Newtown is a place from my past.  The few memories I shared could never paint a full picture, but you get an idea of the kind of town it is.  The occupations and police states of the Middle East are constant and in motion.  Most of us are only subjected to one version of that story, and project outright anger and hatred when one tries to present another.  America is a certain kind of place in our history books, but in reality it never was what it was.  The ideal of what it can be is still there, though day by day that is lost more and more.  I’ll be in that little town in Connecticut again someday sitting amongst the peaceful trees and talking to my sister, but the chaos of Sandy Hook will always be prevalent no matter how far back in my mind I try to push it.  That connection can no longer be severed, just like the world cannot be separated from America, and America can no longer be separated from the state. 

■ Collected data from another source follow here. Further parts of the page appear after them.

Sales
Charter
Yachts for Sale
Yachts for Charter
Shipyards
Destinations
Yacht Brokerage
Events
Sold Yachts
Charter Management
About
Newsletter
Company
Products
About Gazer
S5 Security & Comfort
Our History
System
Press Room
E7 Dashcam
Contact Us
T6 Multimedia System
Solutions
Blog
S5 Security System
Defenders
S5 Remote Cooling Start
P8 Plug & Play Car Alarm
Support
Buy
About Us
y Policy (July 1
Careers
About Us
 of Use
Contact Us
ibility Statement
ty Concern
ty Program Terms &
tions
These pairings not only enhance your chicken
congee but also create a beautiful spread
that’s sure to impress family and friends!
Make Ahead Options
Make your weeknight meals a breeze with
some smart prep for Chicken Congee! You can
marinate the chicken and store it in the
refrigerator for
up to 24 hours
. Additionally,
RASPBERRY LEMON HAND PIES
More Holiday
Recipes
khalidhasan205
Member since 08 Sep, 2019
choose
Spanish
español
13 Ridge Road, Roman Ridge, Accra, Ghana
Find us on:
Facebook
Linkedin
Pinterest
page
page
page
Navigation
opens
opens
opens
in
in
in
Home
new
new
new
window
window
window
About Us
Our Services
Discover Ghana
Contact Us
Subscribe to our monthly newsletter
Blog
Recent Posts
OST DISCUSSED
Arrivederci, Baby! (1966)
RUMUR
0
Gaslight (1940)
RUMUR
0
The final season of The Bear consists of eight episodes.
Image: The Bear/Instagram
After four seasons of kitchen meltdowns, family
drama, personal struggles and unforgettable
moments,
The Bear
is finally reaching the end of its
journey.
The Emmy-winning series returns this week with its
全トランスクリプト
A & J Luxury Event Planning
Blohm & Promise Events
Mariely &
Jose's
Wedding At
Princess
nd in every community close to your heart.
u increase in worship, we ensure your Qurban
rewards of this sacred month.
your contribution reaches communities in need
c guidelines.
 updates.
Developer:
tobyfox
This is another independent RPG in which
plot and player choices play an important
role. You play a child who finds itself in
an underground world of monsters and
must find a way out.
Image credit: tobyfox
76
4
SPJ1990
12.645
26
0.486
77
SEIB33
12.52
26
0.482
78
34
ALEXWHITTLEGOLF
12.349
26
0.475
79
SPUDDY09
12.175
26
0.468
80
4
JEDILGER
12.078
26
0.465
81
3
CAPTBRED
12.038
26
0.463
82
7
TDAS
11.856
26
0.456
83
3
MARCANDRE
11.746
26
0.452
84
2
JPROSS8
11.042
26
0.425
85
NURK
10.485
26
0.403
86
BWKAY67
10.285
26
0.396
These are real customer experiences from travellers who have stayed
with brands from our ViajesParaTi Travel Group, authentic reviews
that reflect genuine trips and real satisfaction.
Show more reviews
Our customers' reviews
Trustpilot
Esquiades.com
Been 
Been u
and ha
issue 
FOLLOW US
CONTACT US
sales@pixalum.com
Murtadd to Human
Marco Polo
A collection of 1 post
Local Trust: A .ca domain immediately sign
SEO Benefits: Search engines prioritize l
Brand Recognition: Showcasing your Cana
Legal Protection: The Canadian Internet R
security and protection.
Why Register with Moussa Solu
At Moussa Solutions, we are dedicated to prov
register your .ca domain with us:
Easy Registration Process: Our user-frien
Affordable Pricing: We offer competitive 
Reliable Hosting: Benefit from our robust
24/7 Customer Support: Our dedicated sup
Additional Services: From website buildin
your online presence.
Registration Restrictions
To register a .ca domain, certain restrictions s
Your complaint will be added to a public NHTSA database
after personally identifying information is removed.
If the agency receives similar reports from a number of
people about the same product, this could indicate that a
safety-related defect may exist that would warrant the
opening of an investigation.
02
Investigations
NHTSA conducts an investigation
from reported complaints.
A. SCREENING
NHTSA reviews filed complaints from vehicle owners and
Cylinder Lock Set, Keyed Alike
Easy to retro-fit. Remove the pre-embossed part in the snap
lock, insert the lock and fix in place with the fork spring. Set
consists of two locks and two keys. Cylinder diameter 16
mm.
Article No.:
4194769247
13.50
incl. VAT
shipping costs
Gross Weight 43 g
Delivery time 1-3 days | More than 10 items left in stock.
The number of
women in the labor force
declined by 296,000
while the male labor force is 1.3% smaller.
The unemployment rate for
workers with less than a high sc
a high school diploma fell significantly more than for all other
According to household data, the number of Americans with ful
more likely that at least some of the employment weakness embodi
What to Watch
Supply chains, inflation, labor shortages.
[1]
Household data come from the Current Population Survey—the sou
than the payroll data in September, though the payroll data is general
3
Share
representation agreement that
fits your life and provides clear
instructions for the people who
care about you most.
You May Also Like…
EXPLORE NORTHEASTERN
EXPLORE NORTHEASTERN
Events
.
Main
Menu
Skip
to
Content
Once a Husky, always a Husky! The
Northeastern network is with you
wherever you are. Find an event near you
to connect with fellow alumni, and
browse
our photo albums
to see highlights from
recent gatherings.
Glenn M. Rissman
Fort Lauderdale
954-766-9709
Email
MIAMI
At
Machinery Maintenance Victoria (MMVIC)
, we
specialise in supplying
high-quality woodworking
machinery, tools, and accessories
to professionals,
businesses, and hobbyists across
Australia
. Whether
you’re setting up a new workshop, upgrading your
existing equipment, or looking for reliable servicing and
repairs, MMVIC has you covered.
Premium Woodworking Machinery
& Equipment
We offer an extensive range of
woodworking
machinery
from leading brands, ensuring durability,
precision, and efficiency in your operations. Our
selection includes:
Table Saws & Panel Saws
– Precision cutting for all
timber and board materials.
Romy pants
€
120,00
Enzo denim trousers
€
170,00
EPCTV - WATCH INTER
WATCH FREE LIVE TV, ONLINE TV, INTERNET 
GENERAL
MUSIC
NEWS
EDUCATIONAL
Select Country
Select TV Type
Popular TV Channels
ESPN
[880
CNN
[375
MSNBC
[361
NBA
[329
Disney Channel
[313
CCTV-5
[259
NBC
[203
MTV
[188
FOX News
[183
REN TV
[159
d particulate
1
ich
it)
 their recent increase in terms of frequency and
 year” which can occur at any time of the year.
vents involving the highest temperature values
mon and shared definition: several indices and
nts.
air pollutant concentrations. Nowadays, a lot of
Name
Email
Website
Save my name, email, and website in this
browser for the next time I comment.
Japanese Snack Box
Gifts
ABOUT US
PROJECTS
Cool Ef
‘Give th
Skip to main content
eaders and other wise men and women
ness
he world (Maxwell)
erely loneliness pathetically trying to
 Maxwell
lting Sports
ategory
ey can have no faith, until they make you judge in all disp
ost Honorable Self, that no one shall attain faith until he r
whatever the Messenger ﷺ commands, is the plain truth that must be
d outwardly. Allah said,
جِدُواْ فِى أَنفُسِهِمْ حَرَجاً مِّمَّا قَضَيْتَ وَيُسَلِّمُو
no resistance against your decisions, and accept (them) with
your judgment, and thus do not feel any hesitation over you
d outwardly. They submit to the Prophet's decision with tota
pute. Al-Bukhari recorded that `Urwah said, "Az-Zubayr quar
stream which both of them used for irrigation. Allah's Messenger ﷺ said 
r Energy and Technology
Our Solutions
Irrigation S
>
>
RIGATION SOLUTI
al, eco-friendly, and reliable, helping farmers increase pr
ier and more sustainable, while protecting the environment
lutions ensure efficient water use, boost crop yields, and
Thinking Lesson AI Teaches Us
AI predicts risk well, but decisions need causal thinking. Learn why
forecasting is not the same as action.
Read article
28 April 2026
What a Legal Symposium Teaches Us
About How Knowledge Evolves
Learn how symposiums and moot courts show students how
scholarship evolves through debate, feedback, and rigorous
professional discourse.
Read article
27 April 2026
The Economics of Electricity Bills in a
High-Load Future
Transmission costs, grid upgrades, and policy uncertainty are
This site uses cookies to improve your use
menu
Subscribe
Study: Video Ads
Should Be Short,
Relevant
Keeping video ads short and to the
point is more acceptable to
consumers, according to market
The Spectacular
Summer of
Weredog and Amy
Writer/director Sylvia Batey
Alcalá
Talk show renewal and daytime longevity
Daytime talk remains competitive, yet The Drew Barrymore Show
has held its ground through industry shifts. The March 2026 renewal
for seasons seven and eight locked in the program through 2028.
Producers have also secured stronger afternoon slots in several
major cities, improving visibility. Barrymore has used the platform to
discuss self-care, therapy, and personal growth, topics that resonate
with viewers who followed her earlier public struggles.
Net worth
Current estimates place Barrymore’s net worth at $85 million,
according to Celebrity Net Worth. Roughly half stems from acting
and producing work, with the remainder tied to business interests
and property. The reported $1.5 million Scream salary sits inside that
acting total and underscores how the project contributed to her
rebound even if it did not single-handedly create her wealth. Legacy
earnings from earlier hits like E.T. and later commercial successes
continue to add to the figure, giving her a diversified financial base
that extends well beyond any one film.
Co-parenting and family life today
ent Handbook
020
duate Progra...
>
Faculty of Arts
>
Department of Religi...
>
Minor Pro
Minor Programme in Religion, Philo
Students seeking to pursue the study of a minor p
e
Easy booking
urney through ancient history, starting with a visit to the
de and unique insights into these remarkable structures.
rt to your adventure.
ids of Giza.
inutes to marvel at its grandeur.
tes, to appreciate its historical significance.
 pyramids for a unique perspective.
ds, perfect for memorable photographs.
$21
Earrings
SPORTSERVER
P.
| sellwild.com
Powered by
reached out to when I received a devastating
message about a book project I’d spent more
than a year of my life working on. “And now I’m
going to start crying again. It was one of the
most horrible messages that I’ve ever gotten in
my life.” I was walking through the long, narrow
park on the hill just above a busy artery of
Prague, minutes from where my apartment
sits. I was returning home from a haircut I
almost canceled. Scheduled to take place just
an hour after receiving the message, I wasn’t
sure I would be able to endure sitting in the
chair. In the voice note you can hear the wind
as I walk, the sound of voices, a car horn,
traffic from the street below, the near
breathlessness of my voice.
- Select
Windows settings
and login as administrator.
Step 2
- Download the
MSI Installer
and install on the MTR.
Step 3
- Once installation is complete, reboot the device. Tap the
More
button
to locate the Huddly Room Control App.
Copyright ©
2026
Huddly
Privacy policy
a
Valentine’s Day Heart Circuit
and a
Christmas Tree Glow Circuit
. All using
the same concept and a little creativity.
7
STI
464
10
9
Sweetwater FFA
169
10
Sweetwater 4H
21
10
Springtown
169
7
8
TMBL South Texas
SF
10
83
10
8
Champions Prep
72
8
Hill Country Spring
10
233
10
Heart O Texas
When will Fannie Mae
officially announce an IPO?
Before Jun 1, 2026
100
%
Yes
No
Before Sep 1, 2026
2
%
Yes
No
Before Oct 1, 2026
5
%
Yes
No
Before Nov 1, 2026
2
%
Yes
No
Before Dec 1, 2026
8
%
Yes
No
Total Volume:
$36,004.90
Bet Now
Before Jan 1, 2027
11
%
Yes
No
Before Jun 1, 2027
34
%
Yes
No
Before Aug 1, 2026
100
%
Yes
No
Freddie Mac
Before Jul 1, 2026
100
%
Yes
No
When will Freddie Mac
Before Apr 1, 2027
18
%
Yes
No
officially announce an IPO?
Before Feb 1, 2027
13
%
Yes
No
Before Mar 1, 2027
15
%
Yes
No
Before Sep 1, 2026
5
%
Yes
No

Liberty begins within the home, and if the individual loses the right to protect their family, their friends, and their own lives, then all liberty is lost.  What we do overseas, we do out of sight for now.  It always comes home.  In fact the technology, the surveillance, the weapons, and the destruction of civil rights already have.  We only wait for the violence.  Because the state is mayhem.  The state is confusion.  The state cannot change, and will not change.  It will forever be tyranny.  The only change we can ever gain is in the mind of the individual.  The state just needs to go away.

February 1, 2013

Women are now equal...

Only in a backwards fantasyland like America could it be considered progress that women can now suit up and be murdered in foreign occupations for the interests of the corporatist elite.  Here I am thinking that ending wars and the slaughter of helpless people would be progress.  I guess I just don't understand that equality only works with a good dosage of American privilege, because I'll tell you what, all those non-American women dying in our police states overseas certainly aren't free of anything.